* _Your goal_:
Report how many lines of the entries below contain the word "Helvetica". Give only the number.

* _Data in this exercise_:
Begin

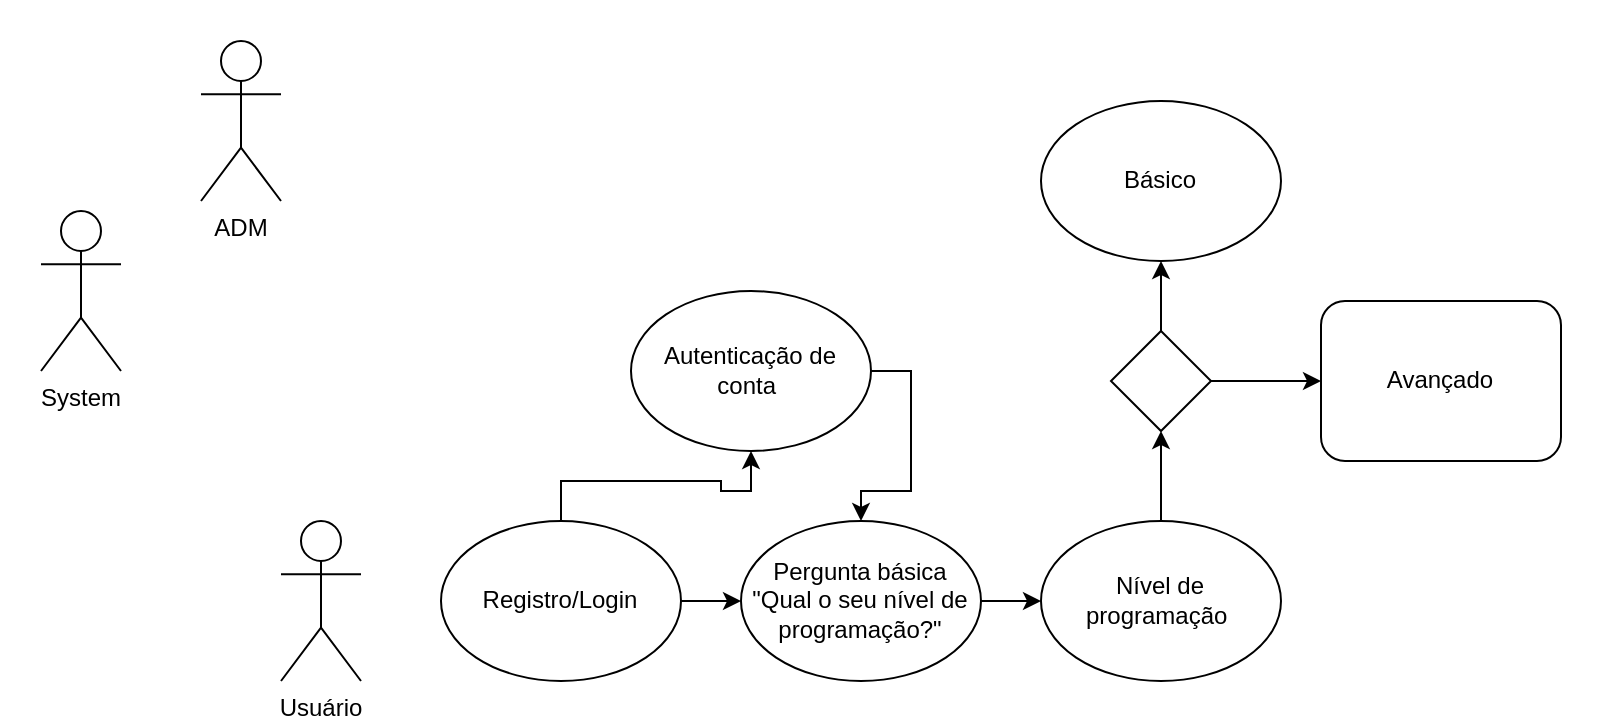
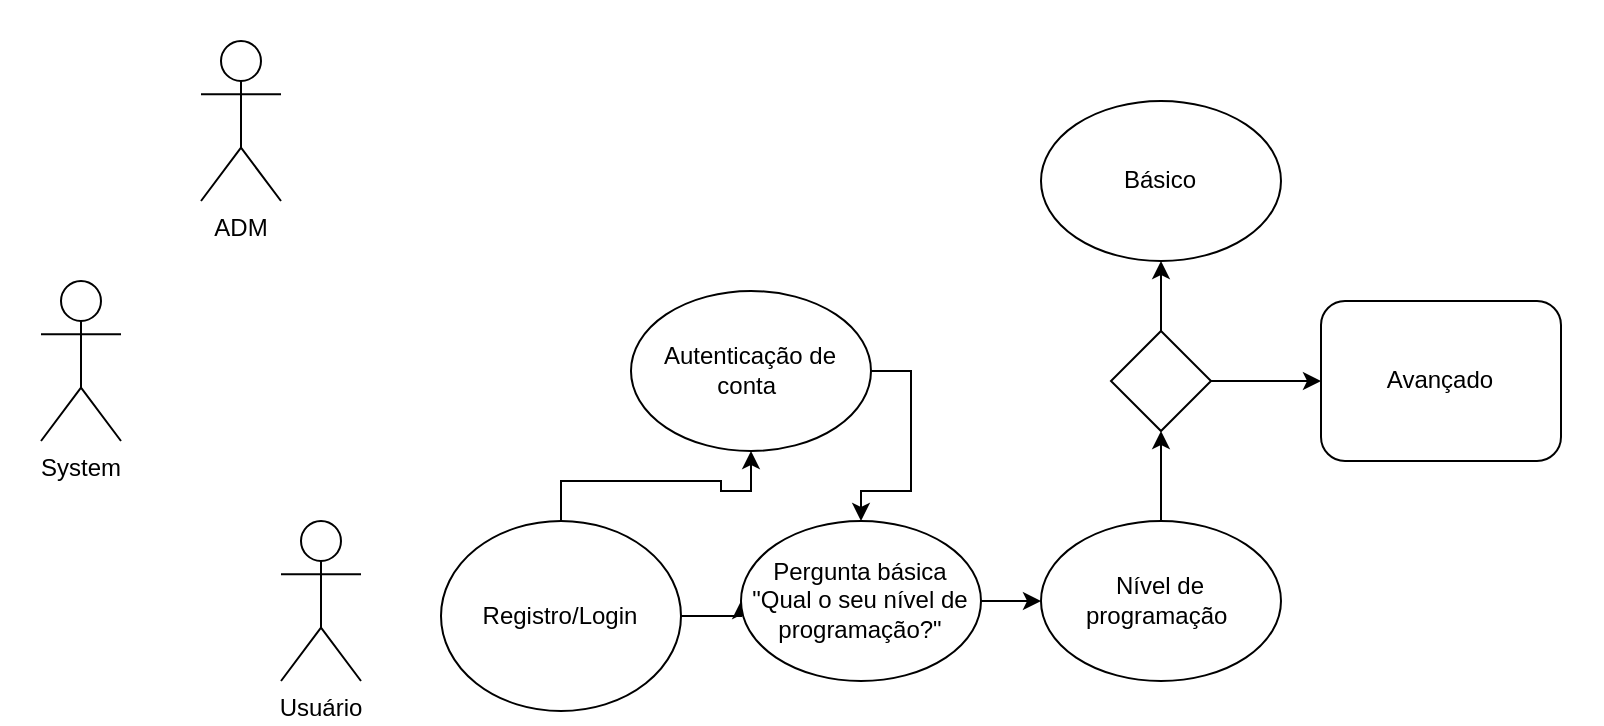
  <mxCell id="0" />
  <mxCell id="1" parent="0" />
  <mxCell id="2" value="Usuário" style="shape=umlActor;verticalLabelPosition=bottom;verticalAlign=top;html=1;outlineConnect=0;" parent="1" vertex="1"><mxGeometry x="140" y="260" width="40" height="80" as="geometry" /></mxCell>
- <mxCell id="3" value="System&lt;br&gt;" style="shape=umlActor;verticalLabelPosition=bottom;verticalAlign=top;html=1;outlineConnect=0;" parent="1" vertex="1"><mxGeometry x="20" y="105" width="40" height="80" as="geometry" /></mxCell>
+ <mxCell id="3" value="System&lt;br&gt;" style="shape=umlActor;verticalLabelPosition=bottom;verticalAlign=top;html=1;outlineConnect=0;" parent="1" vertex="1"><mxGeometry x="20" y="140" width="40" height="80" as="geometry" /></mxCell>
  <mxCell id="4" value="ADM" style="shape=umlActor;verticalLabelPosition=bottom;verticalAlign=top;html=1;outlineConnect=0;" parent="1" vertex="1"><mxGeometry x="100" y="20" width="40" height="80" as="geometry" /></mxCell>
  <mxCell id="5" style="edgeStyle=orthogonalEdgeStyle;rounded=0;orthogonalLoop=1;jettySize=auto;html=1;exitX=1;exitY=0.5;exitDx=0;exitDy=0;entryX=0;entryY=0.5;entryDx=0;entryDy=0;" parent="1" source="7" target="9" edge="1"><mxGeometry relative="1" as="geometry" /></mxCell>
  <mxCell id="6" style="edgeStyle=orthogonalEdgeStyle;rounded=0;orthogonalLoop=1;jettySize=auto;html=1;exitX=0.5;exitY=0;exitDx=0;exitDy=0;" parent="1" source="7" target="11" edge="1"><mxGeometry relative="1" as="geometry" /></mxCell>
- <mxCell id="7" value="Registro/Login" style="ellipse;whiteSpace=wrap;html=1;" parent="1" vertex="1"><mxGeometry x="220" y="260" width="120" height="80" as="geometry" /></mxCell>
+ <mxCell id="7" value="Registro/Login" style="ellipse;whiteSpace=wrap;html=1;" parent="1" vertex="1"><mxGeometry x="220" y="260" width="120" height="95" as="geometry" /></mxCell>
  <mxCell id="8" style="edgeStyle=orthogonalEdgeStyle;rounded=0;orthogonalLoop=1;jettySize=auto;html=1;exitX=1;exitY=0.5;exitDx=0;exitDy=0;entryX=0;entryY=0.5;entryDx=0;entryDy=0;" parent="1" source="9" target="13" edge="1"><mxGeometry relative="1" as="geometry" /></mxCell>
  <mxCell id="9" value="Pergunta básica&lt;br&gt;&quot;Qual o seu nível de programação?&quot;" style="ellipse;whiteSpace=wrap;html=1;" parent="1" vertex="1"><mxGeometry x="370" y="260" width="120" height="80" as="geometry" /></mxCell>
  <mxCell id="10" style="edgeStyle=orthogonalEdgeStyle;rounded=0;orthogonalLoop=1;jettySize=auto;html=1;exitX=1;exitY=0.5;exitDx=0;exitDy=0;entryX=0.5;entryY=0;entryDx=0;entryDy=0;" parent="1" source="11" target="9" edge="1"><mxGeometry relative="1" as="geometry" /></mxCell>
  <mxCell id="11" value="Autenticação de conta&amp;nbsp;" style="ellipse;whiteSpace=wrap;html=1;" parent="1" vertex="1"><mxGeometry x="315" y="145" width="120" height="80" as="geometry" /></mxCell>
  <mxCell id="12" style="edgeStyle=orthogonalEdgeStyle;rounded=0;orthogonalLoop=1;jettySize=auto;html=1;exitX=0.5;exitY=0;exitDx=0;exitDy=0;entryX=0.5;entryY=1;entryDx=0;entryDy=0;" parent="1" source="13" target="18" edge="1"><mxGeometry relative="1" as="geometry" /></mxCell>
  <mxCell id="13" value="Nível de programação&amp;nbsp;" style="ellipse;whiteSpace=wrap;html=1;" parent="1" vertex="1"><mxGeometry x="520" y="260" width="120" height="80" as="geometry" /></mxCell>
  <mxCell id="14" value="Básico" style="ellipse;whiteSpace=wrap;html=1;" parent="1" vertex="1"><mxGeometry x="520" y="50" width="120" height="80" as="geometry" /></mxCell>
  <mxCell id="15" value="Avançado" style="whiteSpace=wrap;html=1;rounded=1;" parent="1" vertex="1"><mxGeometry x="660" y="150" width="120" height="80" as="geometry" /></mxCell>
  <mxCell id="16" style="edgeStyle=orthogonalEdgeStyle;rounded=0;orthogonalLoop=1;jettySize=auto;html=1;exitX=0.5;exitY=0;exitDx=0;exitDy=0;entryX=0.5;entryY=1;entryDx=0;entryDy=0;" parent="1" source="18" target="14" edge="1"><mxGeometry relative="1" as="geometry" /></mxCell>
  <mxCell id="17" style="edgeStyle=orthogonalEdgeStyle;rounded=0;orthogonalLoop=1;jettySize=auto;html=1;exitX=1;exitY=0.5;exitDx=0;exitDy=0;entryX=0;entryY=0.5;entryDx=0;entryDy=0;" parent="1" source="18" target="15" edge="1"><mxGeometry relative="1" as="geometry" /></mxCell>
  <mxCell id="18" value="" style="rhombus;whiteSpace=wrap;html=1;" parent="1" vertex="1"><mxGeometry x="555" y="165" width="50" height="50" as="geometry" /></mxCell>
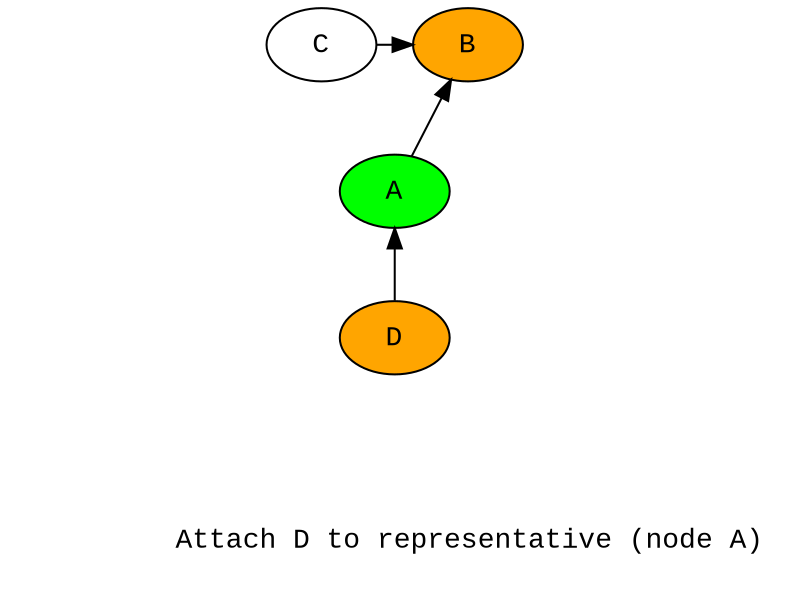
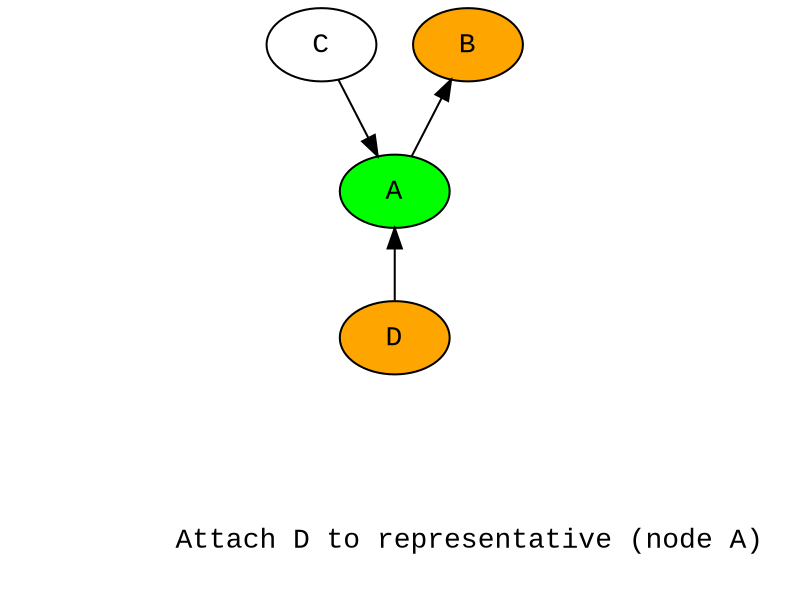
  digraph {
    fontname="Liberation Mono"
    label="\n  	 Attach D to representative (node A)\n  	"
    rankdir=BT
    node [fillcolor=orange fontname="Liberation Mono" style=filled]
    edge [fontname="Liberation Mono"]
    D
    A [fillcolor=green]
    B
    C [fillcolor="" style=""]
    subgraph sub_1 {
      subgraph sub_2 {
        rank=same
        D
      }
      subgraph sub_3 {
        rank=same
        A
      }
      subgraph sub_4 {
        rank=same
        B
        C
      }
    }
    D -> A
    A -> B
-   C -> B
+   C -> A
  }
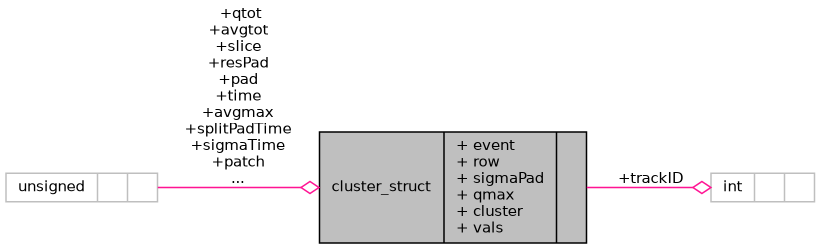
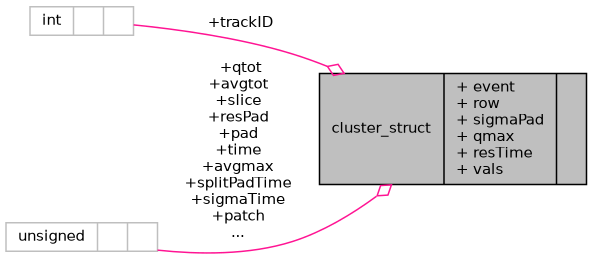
  digraph {
    rankdir=LR
    node [color=grey75 fontname=Helvetica fontsize=10 shape=record]
    edge [arrowhead=odiamond color=deeppink fontname=Helvetica fontsize=10 labelfontname=Helvetica labelfontsize=10 style=solid]
-   n1 [color=black fillcolor=grey75 fontcolor=black height=0.2 label="{cluster_struct\n|+ event\l+ row\l+ sigmaPad\l+ qmax\l+ cluster\l+ vals\l|}" style=filled width=0.4]
+   n1 [color=black fillcolor=grey75 fontcolor=black height=0.2 label="{cluster_struct\n|+ event\l+ row\l+ sigmaPad\l+ qmax\l+ resTime\l+ vals\l|}" style=filled width=0.4]
    n2 [height=0.2 label="{int\n||}" width=0.4]
    n3 [height=0.2 label="{unsigned\n||}" width=0.4]
-   n1 -> n2 [label=" +trackID"]
+   n2 -> n1 [label=" +trackID"]
    n3 -> n1 [label=" +qtot\n+avgtot\n+slice\n+resPad\n+pad\n+time\n+avgmax\n+splitPadTime\n+sigmaTime\n+patch\n..."]
  }
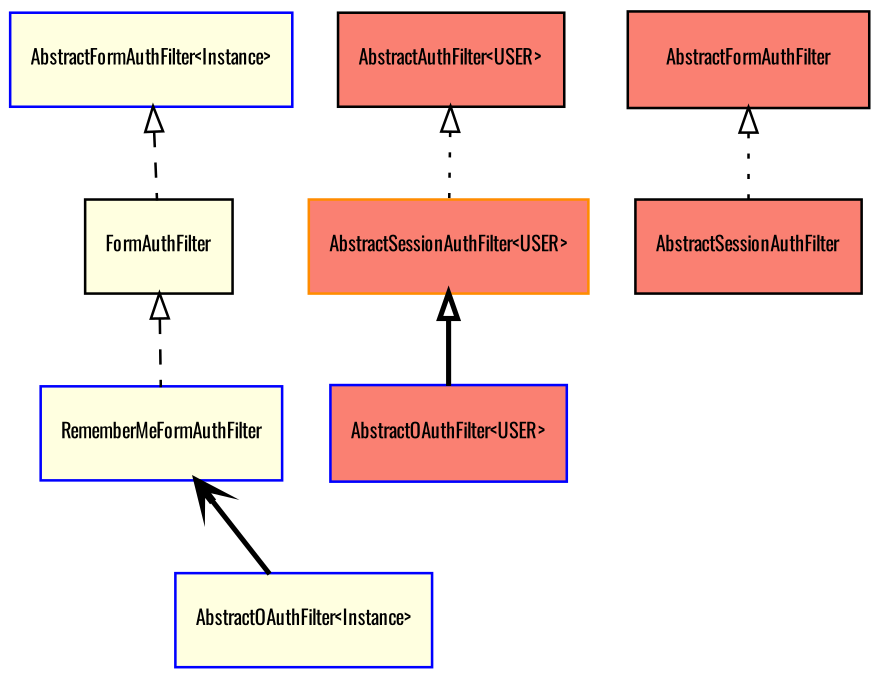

End

* _The output_:
2